Ink Under The Fingernails: Printing Politics In Nineteenth Century Mexico With Corinna Zeltsman
Thursday, October 28, 2021, 2 pm EDT
Approximately 60 minutes
This program is free but requires advanced registration.
During the independence era in Mexico, individuals and factions of all stripes embraced the printing press as a key weapon in the broad struggle for political power. Taking readers into the printing shops, government offices, courtrooms, and streets of Mexico City, historian Corinna Zeltsman reconstructs the practical negotiations and discursive contests that surrounded print over a century of political transformation, from the late colonial era to the Mexican Revolution.
Centering the diverse communities that worked behind the scenes at urban presses and examining their social practices and aspirations, Zeltsman explores how printer interactions with state and religious authorities shaped broader debates about press freedom and authorship. Beautifully crafted and ambitious in scope, Ink under the Fingernails sheds new light on Mexico's histories of state formation and political culture, identifying printing shops as unexplored spaces of democratic practice, where the boundaries between manual and intellectual labor blurred.

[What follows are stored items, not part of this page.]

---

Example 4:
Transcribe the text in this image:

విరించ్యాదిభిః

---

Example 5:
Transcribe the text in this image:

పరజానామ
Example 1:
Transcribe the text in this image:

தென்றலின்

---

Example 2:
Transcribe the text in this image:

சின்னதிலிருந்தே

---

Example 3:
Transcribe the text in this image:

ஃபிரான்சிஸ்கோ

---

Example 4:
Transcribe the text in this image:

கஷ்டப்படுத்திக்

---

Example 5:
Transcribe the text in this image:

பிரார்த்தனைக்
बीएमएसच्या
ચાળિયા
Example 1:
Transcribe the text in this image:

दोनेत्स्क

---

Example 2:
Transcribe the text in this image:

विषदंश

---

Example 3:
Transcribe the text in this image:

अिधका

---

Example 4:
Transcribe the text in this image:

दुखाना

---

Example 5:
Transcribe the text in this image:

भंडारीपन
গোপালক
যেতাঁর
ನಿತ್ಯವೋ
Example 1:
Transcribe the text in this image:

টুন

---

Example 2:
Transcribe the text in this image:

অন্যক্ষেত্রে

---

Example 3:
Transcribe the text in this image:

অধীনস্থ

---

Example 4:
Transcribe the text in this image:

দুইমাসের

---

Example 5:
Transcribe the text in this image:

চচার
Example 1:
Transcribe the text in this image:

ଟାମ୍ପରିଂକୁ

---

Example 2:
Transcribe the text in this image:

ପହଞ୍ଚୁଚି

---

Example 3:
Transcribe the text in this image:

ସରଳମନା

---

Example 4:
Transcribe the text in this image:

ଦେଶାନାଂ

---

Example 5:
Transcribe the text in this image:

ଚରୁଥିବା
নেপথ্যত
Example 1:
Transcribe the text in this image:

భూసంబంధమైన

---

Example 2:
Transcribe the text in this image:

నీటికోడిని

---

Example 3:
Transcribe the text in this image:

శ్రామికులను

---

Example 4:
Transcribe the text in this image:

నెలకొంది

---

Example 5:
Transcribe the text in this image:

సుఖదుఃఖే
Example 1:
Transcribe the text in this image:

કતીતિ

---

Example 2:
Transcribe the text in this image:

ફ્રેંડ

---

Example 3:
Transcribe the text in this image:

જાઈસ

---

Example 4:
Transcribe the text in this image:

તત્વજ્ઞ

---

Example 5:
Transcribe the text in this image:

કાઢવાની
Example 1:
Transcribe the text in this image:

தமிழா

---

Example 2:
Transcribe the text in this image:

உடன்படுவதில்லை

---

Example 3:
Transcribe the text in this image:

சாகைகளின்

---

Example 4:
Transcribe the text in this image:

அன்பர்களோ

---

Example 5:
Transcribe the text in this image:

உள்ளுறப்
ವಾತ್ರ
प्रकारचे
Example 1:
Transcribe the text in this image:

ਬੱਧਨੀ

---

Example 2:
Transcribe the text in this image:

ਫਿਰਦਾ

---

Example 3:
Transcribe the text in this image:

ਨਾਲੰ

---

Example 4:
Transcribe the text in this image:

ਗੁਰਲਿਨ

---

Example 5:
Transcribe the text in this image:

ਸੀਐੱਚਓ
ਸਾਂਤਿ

Corinna Zeltsman is an assistant professor of history at Georgia Southern University. She is the author of Ink under the Fingernails: Printing Politics in Nineteenth-Century Mexico (University of California Press, 2021). Her research on the history of printing and the book, political culture, and labor has received support from the National Endowment for the Humanities, the American Council of Learned Societies, and the Social Science Research Council. Trained as a letterpress printer, she is also a fellow in the Andrew W. Mellon Society of Fellows in Critical Bibliography at Rare Book School and a member of the Seminario Interdisciplinario de Bibliología at the Instituto de Investigaciones Bibliográficas, Universidad Nacional Autónoma de México.